Орлис задумчиво погладил Бафа по мягкому густому меху. Подмигнул жбрыху и очень серьезно кивнул. Сокрушенно вздохнул, еще более усиливая в восприятии спутника свое огорчение и неохотное согласие.
— Ну, дело твое, — напоказ надулся эфрит. — Тогда мы просто посидим рядом. И я займусь тем, о чем просила мама. Магия требует дисциплины. Я буду учиться концентрации.
— Учись, — согласился Ёрра.
— Ты потерпи, это скучно, но недолго, — пообещал эфрит. — Меня надолго не хватит.
Зрец рассмеялся и откинулся на подушки, прикрывая утомленные светом слезящиеся глаза. Свой отказ от зрения он полагал исключительной глупостью — и ничего не мог поделать с виной и порожденным ею упрямством. Раз кровь погибшего пленника не сохранила ему возможность видеть, не следует возвращать утраченное и теперь. Так он говорил себе день за днем. Находил в слепоте наказание — и своеобразное избавление от боли душевной.

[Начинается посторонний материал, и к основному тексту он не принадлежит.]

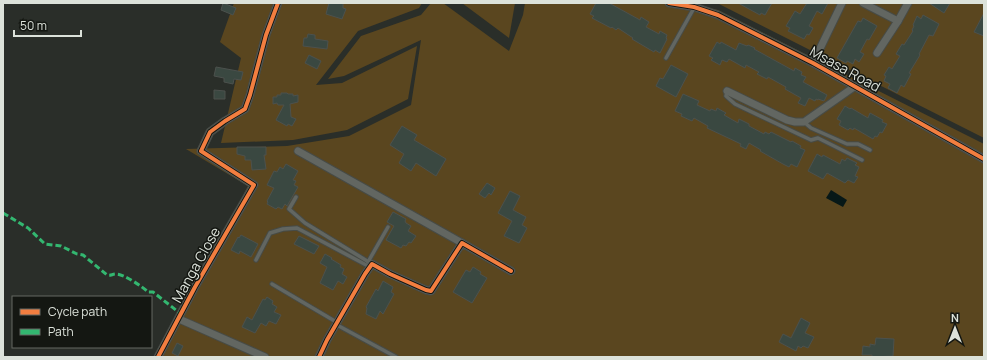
<svg xmlns="http://www.w3.org/2000/svg" width="987" height="360" viewBox="0 0 987 360" font-family="Manrope,sans-serif">
  <style>
    .green { fill: #5a461f }
    .water { fill: #071817 }
    .building { fill: #3a4841; stroke: #4c514d }
    .lines { fill: none; stroke-linecap: round; stroke-linejoin: round }
    .lane-casing { stroke: #474b46; stroke-width: 5.5 }
    .street-casing { stroke: #474b46; stroke-width: 9 }
    .lane { stroke: #626661; stroke-width: 3.5 }
    .street { stroke: #626661; stroke-width: 7 }
    .quiet { stroke: #33b770; stroke-width: 3; stroke-dasharray: 6 3; stroke-linecap: butt }
    .cycleway-casing { stroke: #141712; stroke-width: 6 }
    .cycleway { stroke: #f27e40; stroke-width: 4 }
    .labels { text-anchor: middle; stroke-width: 3; stroke-linejoin: round; paint-order: stroke }
    .street-label { font-size: 14px; fill: #dce2da; stroke: #141712 }
  </style>
  <rect width="100%" height="100%" fill="#2a2e29"/>
  <!-- green -->
  <g class="green">
    <path d="M234,3H422L419,8L358,31L316,85L342,83L417,46L408,99L347,130L293,140L221,143L241,58L220,42Z"/>
    <path d="M431,3H443L509,51L523,15L525,3H684L718,10L984,144V357H161L248,186L186,149L287,146L349,136L411,105L421,40L344,76L328,79L361,36L421,15Z"/>
    <path d="M462,3H515L509,38Z"/>
    <path d="M714,3H984V138L719,4Z"/>
  </g>
  <!-- water -->
  <path class="water" d="M831,190L847,200L843,207L826,198Z"/>
  <!-- building -->
  <g class="building">
    <path d="M223,3L236,8L233,15L221,10Z"/>
    <path d="M329,3H343V8L346,9L342,19L326,14Z"/>
    <path d="M596,3H609L640,20L641,17L649,22L646,27L659,34L660,31L667,35L666,38L667,39L660,53L655,50L654,52L632,39L633,38L618,28L616,30L612,27L611,28L592,18L594,16L590,14Z"/>
    <path d="M738,3H772L765,15L761,13L760,15Z"/>
    <path d="M807,3H828L822,14L817,11L809,26L813,28L809,35L807,34L804,39L788,31L790,28L786,26L795,11L800,14Z"/>
    <path d="M929,3H950L944,13Z"/>
    <path d="M984,13V36L974,32Z"/>
    <path d="M923,15L939,24L933,36L929,35L919,54L920,55L909,73L911,74L904,87L901,85L897,93L888,88L890,84L884,81L886,76L884,75L889,67L892,69L900,56L896,54L902,44L904,45L913,31L912,30L914,26L913,25L917,16L921,19Z"/>
    <path d="M863,18L877,26L869,40L867,39L860,52L864,54L859,62L855,59L853,64L847,61L846,63L837,58L858,21L861,22Z"/>
    <path d="M308,34L315,35V39L328,41L327,49L303,46L304,38H307Z"/>
    <path d="M717,42L720,44L721,42L736,50L739,43L747,46L748,45L755,48L754,49L794,71L795,68L802,72L801,75L806,77L803,82L827,95L824,101L818,99V100L816,99L815,101L809,98L805,106L798,103L801,98L785,89L786,87L768,77L767,79L757,74L759,72L746,65L745,68L729,59L727,62L722,60L720,65L711,60L713,58L709,56Z"/>
    <path d="M309,55L321,61L317,69L305,63Z"/>
    <path d="M671,65L688,74L676,97L656,86L660,78L663,79Z"/>
    <path d="M216,67L243,72L241,80L234,79L233,84L224,82V78L214,76Z"/>
    <path d="M214,90L225,91V99H214Z"/>
    <path d="M281,93H287L288,94H293V96L298,95V102L290,104L291,117L296,119L292,126L288,124L287,126L276,120L284,105H278L277,103L273,104V97H277V95H281Z"/>
    <path d="M683,94L699,101L697,105L710,111L711,109L716,111L717,108L726,113L724,115L738,123L739,119L749,124V126L764,134L765,132L769,134L771,132L791,142L792,141L801,146L800,148L805,150L797,167L791,164L789,167L783,164L760,151L761,150L749,143L746,149L740,146L741,144L707,128L708,126L694,118L692,121L681,116L682,114L675,111Z"/>
    <path d="M845,106L850,109L851,108L868,118L870,113L883,120L882,122L887,124L882,133L880,132L877,137L875,136L873,139L854,128L853,130L850,128L848,130L839,125L841,121L837,119Z"/>
    <path d="M402,126L417,135L414,140L446,159L436,176L416,163L411,171L399,163L404,154L390,145Z"/>
    <path d="M237,147H266V155H264L266,169L252,170L251,160H245V156L237,154Z"/>
    <path d="M817,154L822,157L823,155L840,164L842,159L845,161L847,158L857,163L855,165L859,167L855,176L858,177L854,183L848,180L845,183L827,173L823,179L808,171Z"/>
    <path d="M286,164L298,171L293,180L296,181L294,185L298,187L287,206L285,204L282,209L278,207L276,209L267,204L268,202L267,201L274,188L267,185L274,171L277,172L280,167L283,169Z"/>
    <path d="M487,183L495,188L491,195L489,193L485,198L479,194Z"/>
    <path d="M510,191L520,196L513,210L526,217L522,225L527,228L519,243L504,236L512,221L498,213Z"/>
    <path d="M393,212L406,219L405,221L406,223L411,226L408,231L416,236L411,243L409,242L406,246L403,245L401,248L386,240L394,226L387,222Z"/>
    <path d="M241,235L258,244L251,257L240,251L239,254L231,250L238,237L239,238Z"/>
    <path d="M299,236L319,246L314,254L294,244Z"/>
    <path d="M325,254L332,258L331,259L341,265L340,267L344,269L342,274L347,277L343,284L338,281L333,290L320,283L327,267L320,263Z"/>
    <path d="M473,267L481,272L480,274L487,278L472,303L453,292L466,270L470,272Z"/>
    <path d="M383,281L393,287L391,292L394,294L383,314L380,311L376,319L366,314L367,308L366,307L376,289L378,291Z"/>
    <path d="M267,297L273,301L272,304L277,307L274,312L281,315L276,324L269,321L266,326L261,323L255,333L242,327L247,317L252,320L263,299L265,300Z"/>
    <path d="M801,318L810,323L805,333L814,337L808,348L803,346L801,348L798,346L796,351L779,342L783,334L791,338Z"/>
    <path d="M876,338L894,339L893,356L872,357V355H862L863,346L870,347V344L875,345Z"/>
    <path d="M177,343L183,346L178,356L172,353Z"/>
  </g>
  <g class="lines">
    <defs>
      <g id="lane">
        <path d="M666,58L694,8"/>
        <path d="M727,91L726,96L735,104L811,140L818,138L862,160"/>
        <path d="M804,122L811,128L847,144H858L870,150"/>
        <path d="M296,197L289,209L305,223L372,264"/>
        <path d="M256,260L270,233L283,229L297,228L370,267"/>
        <path d="M368,262L388,227"/>
        <path d="M272,284L338,323"/>
        <path d="M337,325L396,357"/>
      </g>
      <g id="street">
        <path d="M669,3L694,7L718,15L813,63L984,159"/>
        <path d="M863,3L898,21L908,3"/>
        <path d="M877,53L898,21"/>
        <path d="M813,63L842,3"/>
        <path d="M727,91L787,120L795,122H804L854,87"/>
        <path d="M298,151L462,243"/>
        <path d="M179,319L265,357"/>
        <path d="M158,357L195,287L254,185L201,151L210,132L225,121L245,109L250,95L266,35L278,3"/>
        <path d="M319,357L327,340L365,274L372,264L390,274L426,290L431,291L462,243L511,271"/>
      </g>
    </defs>
    <!-- lane casing -->
    <use href="#lane" class="lane-casing"/>
    <!-- street casing -->
    <use href="#street" class="street-casing"/>
    <!-- lane -->
    <use href="#lane" class="lane"/>
    <!-- street -->
    <use href="#street" class="street"/>
    <!-- quiet -->
    <path class="quiet" d="M3,213L28,228L45,244L61,246L77,254L83,255L107,275C111,276 112,274 116,274C124,274 143,287 148,292H153L181,314"/>
    <defs>
      <g id="cycleway">
        <path d="M669,3L694,7L718,15L813,63L984,159"/>
        <path d="M158,357L195,287L254,185L201,151L210,132L225,121L245,109L250,95L266,35L278,3"/>
        <path d="M319,357L327,340L365,274L372,264L390,274L426,290L431,291L462,243L511,271"/>
      </g>
    </defs>
    <!-- cycleway casing -->
    <use href="#cycleway" class="cycleway-casing"/>
    <!-- cycleway -->
    <use href="#cycleway" class="cycleway"/>
  </g>
  <g class="labels">
    <!-- street labels -->
    <g class="street-label">
      <text transform="translate(845 69) rotate(29)" y="5">Msasa Road</text>
      <text transform="translate(196 265) rotate(-61)" y="5">Manga Close</text>
    </g>
  </g>
  <!-- border -->
  <rect width="987" height="360" fill="none" stroke="#dce2da" stroke-width="8"/>
  <!-- legend -->
  <rect x="12" y="296" width="140" height="52" fill="#141712" stroke="#646862"/>
  <rect x="20" y="309" width="20" height="6" fill="#f27e40" stroke="#646862"/>
  <text x="48" y="316" font-size="12" fill="#dce2da">Cycle path</text>
  <rect x="20" y="329" width="20" height="6" fill="#33b770" stroke="#646862"/>
  <text x="48" y="336" font-size="12" fill="#dce2da">Path</text>
  <!-- north arrow -->
  <g transform="translate(955 328)" stroke="#141712" stroke-width="3" paint-order="stroke">
  <path d="M0-3L7 15L0 10L-7 15Z" fill="#dce2da"/>
  <text y="-6" font-size="11" font-weight="bold" text-anchor="middle" fill="#dce2da">N</text>
  </g>
  <!-- scale -->
  <path d="M14 30v6h67v-6" fill="none" stroke="#dce2da" stroke-width="2"/>
  <text x="20" y="30" font-size="12" fill="#dce2da" stroke="#141712" stroke-width="3" paint-order="stroke">50 m</text>
</svg>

Орлис сидел очень прямо и шептал незнакомые слова на своем родном наречии мягко, напевно, слитно. Не разобрать, где кончается одно и начинается другое. Иногда ровный поток взбаламучивал Баф, решительно щелкая и посвистывая. Постепенно звуки усыпили Ёрру.
Эфрит коварно прищурился, кивнул жбрыху, мгновенно запрыгнувшему ему на колени. В его детском пока еще знании магии осталось немало пробелов. Концентрация к их числу не относилась. Чаще всего мама упоминала в числе главных бед унаследованную от нее же самонадеянность, готовность считать личное мнение наиболее правильным. Что делать, какой уж есть… Он решил вылечить Ёрру, и своего добьется.